ACTION ITEM:
Where the records hold the string "Africa", show the whole line it sits on.

[Page images and extracted text]
▬▬▬
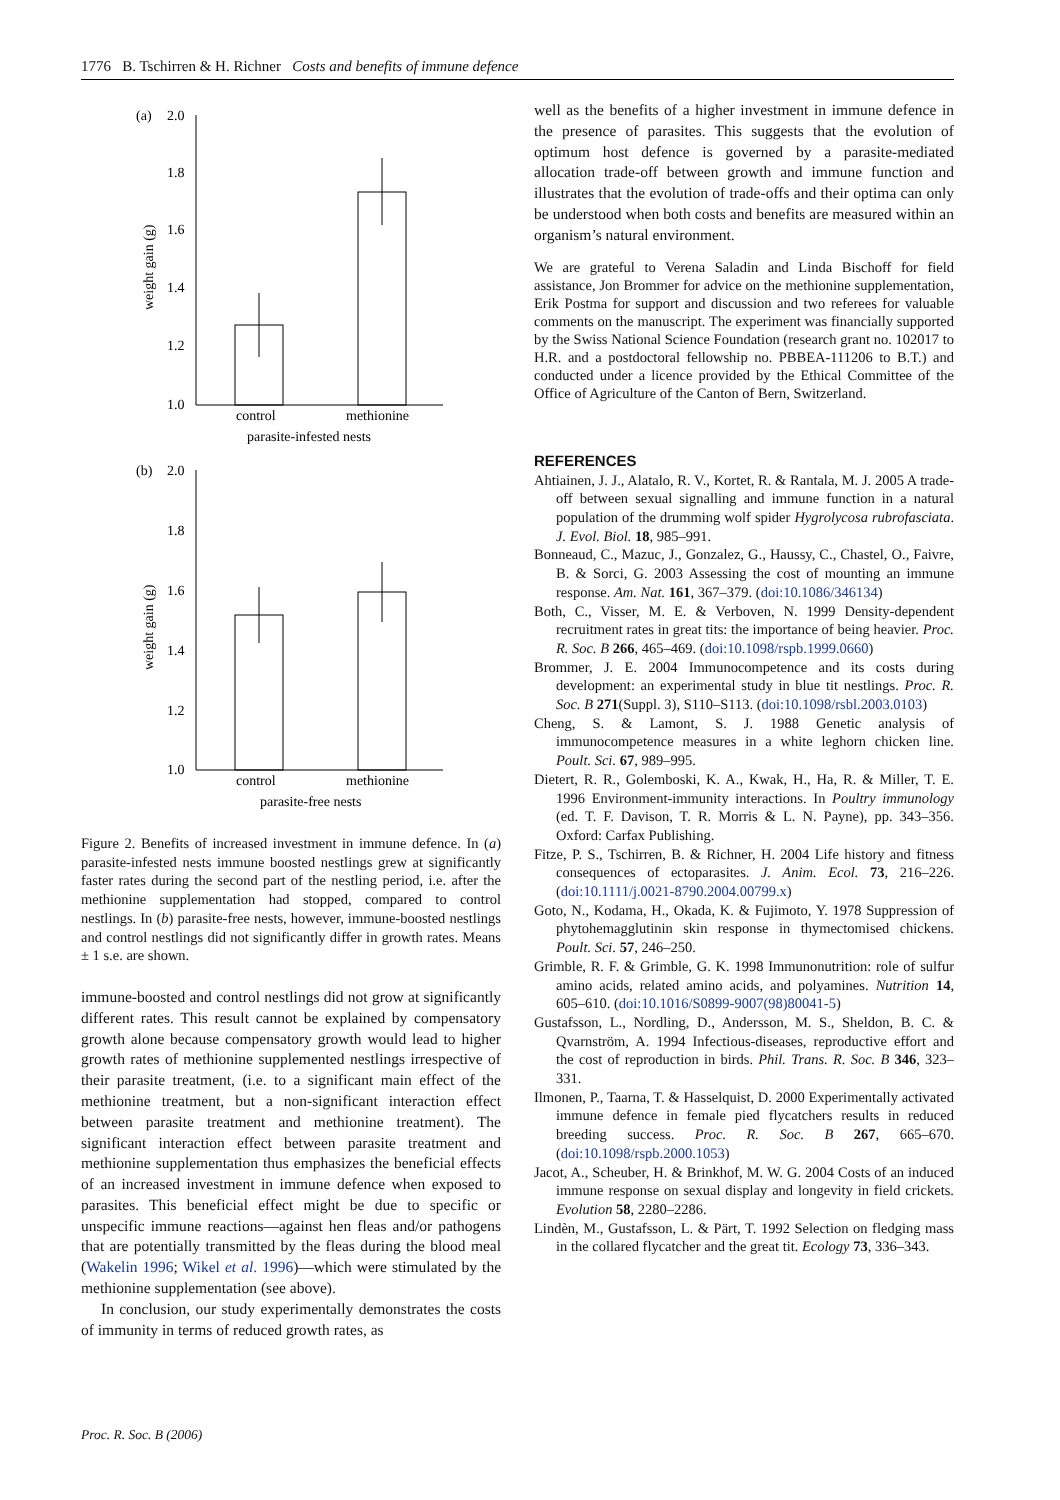1776 B. Tschirren & H. Richner Costs and benefits of immune defence
(a)
2.0
1.8
1.6
1.4
1.2
1.0
control
methionine
parasite-infested nests
weight gain (g)
(b)
2.0
1.8
1.6
1.4
1.2
1.0
control
methionine
parasite-free nests
weight gain (g)
Figure 2. Benefits of increased investment in immune defence. In (a) parasite-infested nests immune boosted nestlings grew at significantly faster rates during the second part of the nestling period, i.e. after the methionine supplementation had stopped, compared to control nestlings. In (b) parasite-free nests, however, immune-boosted nestlings and control nestlings did not significantly differ in growth rates. Means ± 1 s.e. are shown.
immune-boosted and control nestlings did not grow at significantly different rates. This result cannot be explained by compensatory growth alone because compensatory growth would lead to higher growth rates of methionine supplemented nestlings irrespective of their parasite treatment, (i.e. to a significant main effect of the methionine treatment, but a non-significant interaction effect between parasite treatment and methionine treatment). The significant interaction effect between parasite treatment and methionine supplementation thus emphasizes the beneficial effects of an increased investment in immune defence when exposed to parasites. This beneficial effect might be due to specific or unspecific immune reactions—against hen fleas and/or pathogens that are potentially transmitted by the fleas during the blood meal (Wakelin 1996; Wikel et al. 1996)—which were stimulated by the methionine supplementation (see above).
In conclusion, our study experimentally demonstrates the costs of immunity in terms of reduced growth rates, as
well as the benefits of a higher investment in immune defence in the presence of parasites. This suggests that the evolution of optimum host defence is governed by a parasite-mediated allocation trade-off between growth and immune function and illustrates that the evolution of trade-offs and their optima can only be understood when both costs and benefits are measured within an organism’s natural environment.
We are grateful to Verena Saladin and Linda Bischoff for field assistance, Jon Brommer for advice on the methionine supplementation, Erik Postma for support and discussion and two referees for valuable comments on the manuscript. The experiment was financially supported by the Swiss National Science Foundation (research grant no. 102017 to H.R. and a postdoctoral fellowship no. PBBEA-111206 to B.T.) and conducted under a licence provided by the Ethical Committee of the Office of Agriculture of the Canton of Bern, Switzerland.
REFERENCES
Ahtiainen, J. J., Alatalo, R. V., Kortet, R. & Rantala, M. J. 2005 A trade-off between sexual signalling and immune function in a natural population of the drumming wolf spider Hygrolycosa rubrofasciata. J. Evol. Biol. 18, 985–991.
Bonneaud, C., Mazuc, J., Gonzalez, G., Haussy, C., Chastel, O., Faivre, B. & Sorci, G. 2003 Assessing the cost of mounting an immune response. Am. Nat. 161, 367–379. (doi:10.1086/346134)
Both, C., Visser, M. E. & Verboven, N. 1999 Density-dependent recruitment rates in great tits: the importance of being heavier. Proc. R. Soc. B 266, 465–469. (doi:10.1098/rspb.1999.0660)
Brommer, J. E. 2004 Immunocompetence and its costs during development: an experimental study in blue tit nestlings. Proc. R. Soc. B 271(Suppl. 3), S110–S113. (doi:10.1098/rsbl.2003.0103)
Cheng, S. & Lamont, S. J. 1988 Genetic analysis of immunocompetence measures in a white leghorn chicken line. Poult. Sci. 67, 989–995.
Dietert, R. R., Golemboski, K. A., Kwak, H., Ha, R. & Miller, T. E. 1996 Environment-immunity interactions. In Poultry immunology (ed. T. F. Davison, T. R. Morris & L. N. Payne), pp. 343–356. Oxford: Carfax Publishing.
Fitze, P. S., Tschirren, B. & Richner, H. 2004 Life history and fitness consequences of ectoparasites. J. Anim. Ecol. 73, 216–226. (doi:10.1111/j.0021-8790.2004.00799.x)
Goto, N., Kodama, H., Okada, K. & Fujimoto, Y. 1978 Suppression of phytohemagglutinin skin response in thymectomised chickens. Poult. Sci. 57, 246–250.
Grimble, R. F. & Grimble, G. K. 1998 Immunonutrition: role of sulfur amino acids, related amino acids, and polyamines. Nutrition 14, 605–610. (doi:10.1016/S0899-9007(98)80041-5)
Gustafsson, L., Nordling, D., Andersson, M. S., Sheldon, B. C. & Qvarnström, A. 1994 Infectious-diseases, reproductive effort and the cost of reproduction in birds. Phil. Trans. R. Soc. B 346, 323–331.
Ilmonen, P., Taarna, T. & Hasselquist, D. 2000 Experimentally activated immune defence in female pied flycatchers results in reduced breeding success. Proc. R. Soc. B 267, 665–670. (doi:10.1098/rspb.2000.1053)
Jacot, A., Scheuber, H. & Brinkhof, M. W. G. 2004 Costs of an induced immune response on sexual display and longevity in field crickets. Evolution 58, 2280–2286.
Lindèn, M., Gustafsson, L. & Pärt, T. 1992 Selection on fledging mass in the collared flycatcher and the great tit. Ecology 73, 336–343.
Proc. R. Soc. B (2006)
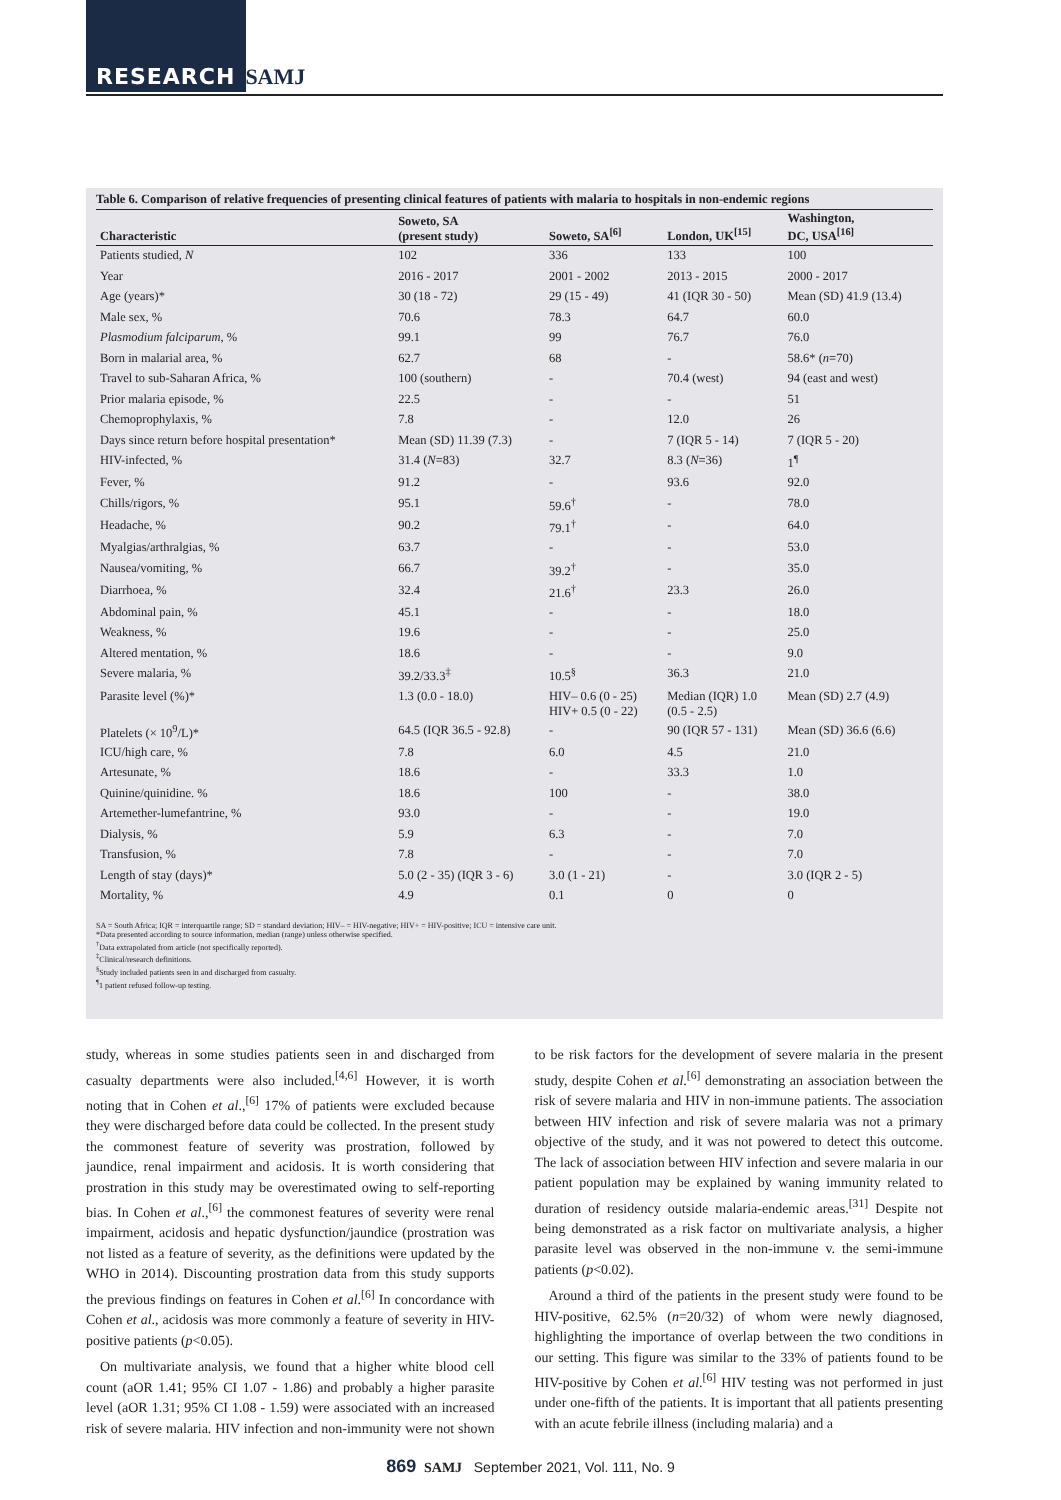RESEARCH SAMJ
Table 6. Comparison of relative frequencies of presenting clinical features of patients with malaria to hospitals in non-endemic regions
| Characteristic | Soweto, SA (present study) | Soweto, SA<sup>[6]</sup> | London, UK<sup>[15]</sup> | Washington, DC, USA<sup>[16]</sup> |
| --- | --- | --- | --- | --- |
| Patients studied, N | 102 | 336 | 133 | 100 |
| Year | 2016 - 2017 | 2001 - 2002 | 2013 - 2015 | 2000 - 2017 |
| Age (years)* | 30 (18 - 72) | 29 (15 - 49) | 41 (IQR 30 - 50) | Mean (SD) 41.9 (13.4) |
| Male sex, % | 70.6 | 78.3 | 64.7 | 60.0 |
| Plasmodium falciparum , % | 99.1 | 99 | 76.7 | 76.0 |
| Born in malarial area, % | 62.7 | 68 | - | 58.6* ( n =70) |
| Travel to sub-Saharan Africa, % | 100 (southern) | - | 70.4 (west) | 94 (east and west) |
| Prior malaria episode, % | 22.5 | - | - | 51 |
| Chemoprophylaxis, % | 7.8 | - | 12.0 | 26 |
| Days since return before hospital presentation* | Mean (SD) 11.39 (7.3) | - | 7 (IQR 5 - 14) | 7 (IQR 5 - 20) |
| HIV-infected, % | 31.4 ( N =83) | 32.7 | 8.3 ( N =36) | 1<sup>¶</sup> |
| Fever, % | 91.2 | - | 93.6 | 92.0 |
| Chills/rigors, % | 95.1 | 59.6<sup>†</sup> | - | 78.0 |
| Headache, % | 90.2 | 79.1<sup>†</sup> | - | 64.0 |
| Myalgias/arthralgias, % | 63.7 | - | - | 53.0 |
| Nausea/vomiting, % | 66.7 | 39.2<sup>†</sup> | - | 35.0 |
| Diarrhoea, % | 32.4 | 21.6<sup>†</sup> | 23.3 | 26.0 |
| Abdominal pain, % | 45.1 | - | - | 18.0 |
| Weakness, % | 19.6 | - | - | 25.0 |
| Altered mentation, % | 18.6 | - | - | 9.0 |
| Severe malaria, % | 39.2/33.3<sup>‡</sup> | 10.5<sup>§</sup> | 36.3 | 21.0 |
| Parasite level (%)* | 1.3 (0.0 - 18.0) | HIV– 0.6 (0 - 25) HIV+ 0.5 (0 - 22) | Median (IQR) 1.0 (0.5 - 2.5) | Mean (SD) 2.7 (4.9) |
| Platelets (× 10<sup>9</sup>/L)* | 64.5 (IQR 36.5 - 92.8) | - | 90 (IQR 57 - 131) | Mean (SD) 36.6 (6.6) |
| ICU/high care, % | 7.8 | 6.0 | 4.5 | 21.0 |
| Artesunate, % | 18.6 | - | 33.3 | 1.0 |
| Quinine/quinidine. % | 18.6 | 100 | - | 38.0 |
| Artemether-lumefantrine, % | 93.0 | - | - | 19.0 |
| Dialysis, % | 5.9 | 6.3 | - | 7.0 |
| Transfusion, % | 7.8 | - | - | 7.0 |
| Length of stay (days)* | 5.0 (2 - 35) (IQR 3 - 6) | 3.0 (1 - 21) | - | 3.0 (IQR 2 - 5) |
| Mortality, % | 4.9 | 0.1 | 0 | 0 |
SA = South Africa; IQR = interquartile range; SD = standard deviation; HIV– = HIV-negative; HIV+ = HIV-positive; ICU = intensive care unit.
*Data presented according to source information, median (range) unless otherwise specified.
<sup>†</sup> Data extrapolated from article (not specifically reported).
<sup>‡</sup> Clinical/research definitions.
<sup>§</sup> Study included patients seen in and discharged from casualty.
<sup>¶</sup> 1 patient refused follow-up testing.
study, whereas in some studies patients seen in and discharged from casualty departments were also included.<sup>[4,6]</sup> However, it is worth noting that in Cohen et al.,<sup>[6]</sup> 17% of patients were excluded because they were discharged before data could be collected. In the present study the commonest feature of severity was prostration, followed by jaundice, renal impairment and acidosis. It is worth considering that prostration in this study may be overestimated owing to self-reporting bias. In Cohen et al.,<sup>[6]</sup> the commonest features of severity were renal impairment, acidosis and hepatic dysfunction/jaundice (prostration was not listed as a feature of severity, as the definitions were updated by the WHO in 2014). Discounting prostration data from this study supports the previous findings on features in Cohen et al.<sup>[6]</sup> In concordance with Cohen et al., acidosis was more commonly a feature of severity in HIV-positive patients (p<0.05).
On multivariate analysis, we found that a higher white blood cell count (aOR 1.41; 95% CI 1.07 - 1.86) and probably a higher parasite level (aOR 1.31; 95% CI 1.08 - 1.59) were associated with an increased risk of severe malaria. HIV infection and non-immunity were not shown to be risk factors for the development of severe malaria in the present study, despite Cohen et al.<sup>[6]</sup> demonstrating an association between the risk of severe malaria and HIV in non-immune patients. The association between HIV infection and risk of severe malaria was not a primary objective of the study, and it was not powered to detect this outcome. The lack of association between HIV infection and severe malaria in our patient population may be explained by waning immunity related to duration of residency outside malaria-endemic areas.<sup>[31]</sup> Despite not being demonstrated as a risk factor on multivariate analysis, a higher parasite level was observed in the non-immune v. the semi-immune patients (p<0.02).
Around a third of the patients in the present study were found to be HIV-positive, 62.5% (n=20/32) of whom were newly diagnosed, highlighting the importance of overlap between the two conditions in our setting. This figure was similar to the 33% of patients found to be HIV-positive by Cohen et al.<sup>[6]</sup> HIV testing was not performed in just under one-fifth of the patients. It is important that all patients presenting with an acute febrile illness (including malaria) and a
869 SAMJ September 2021, Vol. 111, No. 9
▬▬▬
WRITTEN RESPONSE:
| Travel to sub-Saharan Africa, % | 100 (southern) | - | 70.4 (west) | 94 (east and west) |
SA = South Africa; IQR = interquartile range; SD = standard deviation; HIV– = HIV-negative; HIV+ = HIV-positive; ICU = intensive care unit.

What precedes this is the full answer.